* **WRITTEN EXERCISE**
Can you reproduce the records from the start through the line containing "થેરાપિસ્ટ્સે", substituting "Write out" for every "Transcribe" and leaving everything else unchanged? Give only those lines.
________________
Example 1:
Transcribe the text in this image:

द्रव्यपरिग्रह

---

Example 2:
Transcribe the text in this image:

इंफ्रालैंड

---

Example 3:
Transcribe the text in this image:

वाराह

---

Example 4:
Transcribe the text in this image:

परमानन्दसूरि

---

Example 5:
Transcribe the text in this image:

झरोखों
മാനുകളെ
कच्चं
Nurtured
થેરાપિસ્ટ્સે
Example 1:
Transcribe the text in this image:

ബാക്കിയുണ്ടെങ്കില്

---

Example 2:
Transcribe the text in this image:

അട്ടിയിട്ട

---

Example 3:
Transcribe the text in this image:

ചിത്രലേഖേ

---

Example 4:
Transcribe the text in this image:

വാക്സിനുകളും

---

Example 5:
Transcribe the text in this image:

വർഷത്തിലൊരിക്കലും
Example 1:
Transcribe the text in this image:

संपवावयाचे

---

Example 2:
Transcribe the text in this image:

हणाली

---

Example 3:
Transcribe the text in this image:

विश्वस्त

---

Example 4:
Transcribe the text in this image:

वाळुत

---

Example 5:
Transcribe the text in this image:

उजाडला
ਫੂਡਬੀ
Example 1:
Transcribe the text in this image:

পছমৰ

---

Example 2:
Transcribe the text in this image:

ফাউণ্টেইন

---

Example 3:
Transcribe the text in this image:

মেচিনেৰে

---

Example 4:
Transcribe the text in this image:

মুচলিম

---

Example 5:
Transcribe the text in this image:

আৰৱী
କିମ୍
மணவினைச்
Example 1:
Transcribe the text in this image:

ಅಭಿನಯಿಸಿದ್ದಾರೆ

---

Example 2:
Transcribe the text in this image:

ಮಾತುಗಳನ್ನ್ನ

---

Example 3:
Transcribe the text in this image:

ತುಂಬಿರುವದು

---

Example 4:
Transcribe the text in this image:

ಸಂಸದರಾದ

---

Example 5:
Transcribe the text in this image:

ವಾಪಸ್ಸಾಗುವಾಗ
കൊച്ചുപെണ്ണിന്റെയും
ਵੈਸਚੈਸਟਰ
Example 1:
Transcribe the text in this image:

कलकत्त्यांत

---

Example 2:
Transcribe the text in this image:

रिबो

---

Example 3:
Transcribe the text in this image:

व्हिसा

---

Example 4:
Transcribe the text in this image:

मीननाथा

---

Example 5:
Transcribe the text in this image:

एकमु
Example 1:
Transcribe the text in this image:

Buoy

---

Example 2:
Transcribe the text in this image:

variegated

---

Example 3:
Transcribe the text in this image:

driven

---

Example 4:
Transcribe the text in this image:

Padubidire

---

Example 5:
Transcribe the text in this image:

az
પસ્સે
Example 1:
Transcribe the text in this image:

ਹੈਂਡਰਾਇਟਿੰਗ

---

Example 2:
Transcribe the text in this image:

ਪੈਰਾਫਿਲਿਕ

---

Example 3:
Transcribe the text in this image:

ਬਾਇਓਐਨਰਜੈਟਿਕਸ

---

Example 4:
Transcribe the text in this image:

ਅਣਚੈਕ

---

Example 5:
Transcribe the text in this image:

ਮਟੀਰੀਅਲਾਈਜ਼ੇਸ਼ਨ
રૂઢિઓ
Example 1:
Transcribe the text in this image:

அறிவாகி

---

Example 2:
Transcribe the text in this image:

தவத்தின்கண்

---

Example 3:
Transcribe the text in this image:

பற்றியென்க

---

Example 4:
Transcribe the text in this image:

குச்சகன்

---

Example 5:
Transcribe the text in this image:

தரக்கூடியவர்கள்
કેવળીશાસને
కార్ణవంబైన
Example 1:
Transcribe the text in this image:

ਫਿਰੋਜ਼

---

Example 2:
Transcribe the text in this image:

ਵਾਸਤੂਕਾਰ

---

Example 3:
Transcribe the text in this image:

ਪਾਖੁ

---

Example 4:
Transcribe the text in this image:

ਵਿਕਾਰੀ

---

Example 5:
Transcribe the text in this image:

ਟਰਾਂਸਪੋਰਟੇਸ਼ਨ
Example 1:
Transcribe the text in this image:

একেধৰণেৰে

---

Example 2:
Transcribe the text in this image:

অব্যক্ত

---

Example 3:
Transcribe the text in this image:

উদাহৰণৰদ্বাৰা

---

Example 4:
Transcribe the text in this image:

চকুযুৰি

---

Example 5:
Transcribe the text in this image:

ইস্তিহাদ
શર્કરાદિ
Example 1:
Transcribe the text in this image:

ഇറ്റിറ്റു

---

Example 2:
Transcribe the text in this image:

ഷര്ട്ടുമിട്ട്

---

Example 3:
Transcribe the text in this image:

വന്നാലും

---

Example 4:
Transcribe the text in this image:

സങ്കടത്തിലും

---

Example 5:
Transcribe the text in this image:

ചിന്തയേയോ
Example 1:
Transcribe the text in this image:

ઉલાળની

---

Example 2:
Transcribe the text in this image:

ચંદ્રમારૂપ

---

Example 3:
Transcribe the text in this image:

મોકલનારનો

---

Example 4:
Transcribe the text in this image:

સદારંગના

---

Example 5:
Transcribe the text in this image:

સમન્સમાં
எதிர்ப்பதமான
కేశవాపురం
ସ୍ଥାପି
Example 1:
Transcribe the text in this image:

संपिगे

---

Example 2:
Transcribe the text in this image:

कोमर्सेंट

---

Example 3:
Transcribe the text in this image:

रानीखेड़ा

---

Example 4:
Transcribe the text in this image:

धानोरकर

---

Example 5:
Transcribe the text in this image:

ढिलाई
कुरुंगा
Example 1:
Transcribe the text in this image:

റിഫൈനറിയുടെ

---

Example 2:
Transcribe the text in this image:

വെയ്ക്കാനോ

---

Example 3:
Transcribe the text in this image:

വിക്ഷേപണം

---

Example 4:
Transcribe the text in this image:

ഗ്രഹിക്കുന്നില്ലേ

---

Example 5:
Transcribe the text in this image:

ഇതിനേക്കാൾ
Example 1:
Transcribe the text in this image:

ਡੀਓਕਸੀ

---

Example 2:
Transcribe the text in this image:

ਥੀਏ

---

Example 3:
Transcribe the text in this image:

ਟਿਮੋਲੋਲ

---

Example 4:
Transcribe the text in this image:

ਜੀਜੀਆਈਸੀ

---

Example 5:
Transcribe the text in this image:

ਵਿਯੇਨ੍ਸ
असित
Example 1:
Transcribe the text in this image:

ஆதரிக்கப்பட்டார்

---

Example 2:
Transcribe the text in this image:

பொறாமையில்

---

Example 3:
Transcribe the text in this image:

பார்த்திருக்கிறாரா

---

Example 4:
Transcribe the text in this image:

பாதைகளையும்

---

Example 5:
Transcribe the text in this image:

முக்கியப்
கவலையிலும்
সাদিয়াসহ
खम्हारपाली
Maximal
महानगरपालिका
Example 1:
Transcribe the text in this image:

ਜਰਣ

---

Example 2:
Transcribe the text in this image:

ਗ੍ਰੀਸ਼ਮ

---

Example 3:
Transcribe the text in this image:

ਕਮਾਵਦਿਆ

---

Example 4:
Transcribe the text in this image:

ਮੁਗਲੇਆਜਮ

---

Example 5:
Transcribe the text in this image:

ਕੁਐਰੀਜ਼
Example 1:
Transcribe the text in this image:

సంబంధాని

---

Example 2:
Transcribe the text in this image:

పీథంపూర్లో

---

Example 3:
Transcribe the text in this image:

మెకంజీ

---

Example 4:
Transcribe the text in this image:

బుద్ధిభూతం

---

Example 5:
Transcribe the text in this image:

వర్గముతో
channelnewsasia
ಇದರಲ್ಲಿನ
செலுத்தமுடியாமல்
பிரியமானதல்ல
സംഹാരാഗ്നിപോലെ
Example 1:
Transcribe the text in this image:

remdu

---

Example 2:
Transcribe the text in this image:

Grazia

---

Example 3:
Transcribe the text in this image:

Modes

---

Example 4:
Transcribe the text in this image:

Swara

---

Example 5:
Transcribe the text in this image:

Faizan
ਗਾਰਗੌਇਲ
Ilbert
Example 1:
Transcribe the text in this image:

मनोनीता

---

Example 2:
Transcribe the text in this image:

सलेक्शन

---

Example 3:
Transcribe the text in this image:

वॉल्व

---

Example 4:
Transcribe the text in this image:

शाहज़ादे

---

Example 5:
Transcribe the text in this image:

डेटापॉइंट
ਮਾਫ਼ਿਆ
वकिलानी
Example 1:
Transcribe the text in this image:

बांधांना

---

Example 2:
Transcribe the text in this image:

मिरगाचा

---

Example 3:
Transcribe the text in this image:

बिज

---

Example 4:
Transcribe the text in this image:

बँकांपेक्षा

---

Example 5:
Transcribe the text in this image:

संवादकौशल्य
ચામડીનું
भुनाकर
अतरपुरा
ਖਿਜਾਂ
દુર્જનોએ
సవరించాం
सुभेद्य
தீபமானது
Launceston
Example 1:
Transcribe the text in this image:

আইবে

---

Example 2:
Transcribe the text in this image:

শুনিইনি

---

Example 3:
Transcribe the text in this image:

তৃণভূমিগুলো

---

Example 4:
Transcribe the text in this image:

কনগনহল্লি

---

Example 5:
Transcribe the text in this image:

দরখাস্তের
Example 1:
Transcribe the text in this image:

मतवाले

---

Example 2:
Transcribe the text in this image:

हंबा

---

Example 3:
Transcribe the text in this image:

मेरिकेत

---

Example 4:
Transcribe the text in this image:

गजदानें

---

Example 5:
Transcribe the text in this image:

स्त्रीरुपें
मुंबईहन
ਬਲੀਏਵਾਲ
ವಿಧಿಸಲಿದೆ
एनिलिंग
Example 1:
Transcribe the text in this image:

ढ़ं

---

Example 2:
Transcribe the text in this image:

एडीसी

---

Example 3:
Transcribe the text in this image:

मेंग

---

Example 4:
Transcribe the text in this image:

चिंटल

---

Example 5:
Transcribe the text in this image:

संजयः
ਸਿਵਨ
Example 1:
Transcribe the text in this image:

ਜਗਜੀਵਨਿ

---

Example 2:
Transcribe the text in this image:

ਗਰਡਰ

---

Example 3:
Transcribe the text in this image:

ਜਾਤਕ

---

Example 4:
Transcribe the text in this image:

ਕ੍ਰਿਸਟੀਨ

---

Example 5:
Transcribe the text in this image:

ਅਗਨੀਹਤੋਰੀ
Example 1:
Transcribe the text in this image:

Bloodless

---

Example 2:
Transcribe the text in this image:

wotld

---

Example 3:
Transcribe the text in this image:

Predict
________________
* **SOLUTION TO THE EXERCISE**
Example 1:
Write out the text in this image:

द्रव्यपरिग्रह

---

Example 2:
Write out the text in this image:

इंफ्रालैंड

---

Example 3:
Write out the text in this image:

वाराह

---

Example 4:
Write out the text in this image:

परमानन्दसूरि

---

Example 5:
Write out the text in this image:

झरोखों
മാനുകളെ
कच्चं
Nurtured
થેરાપિસ્ટ્સે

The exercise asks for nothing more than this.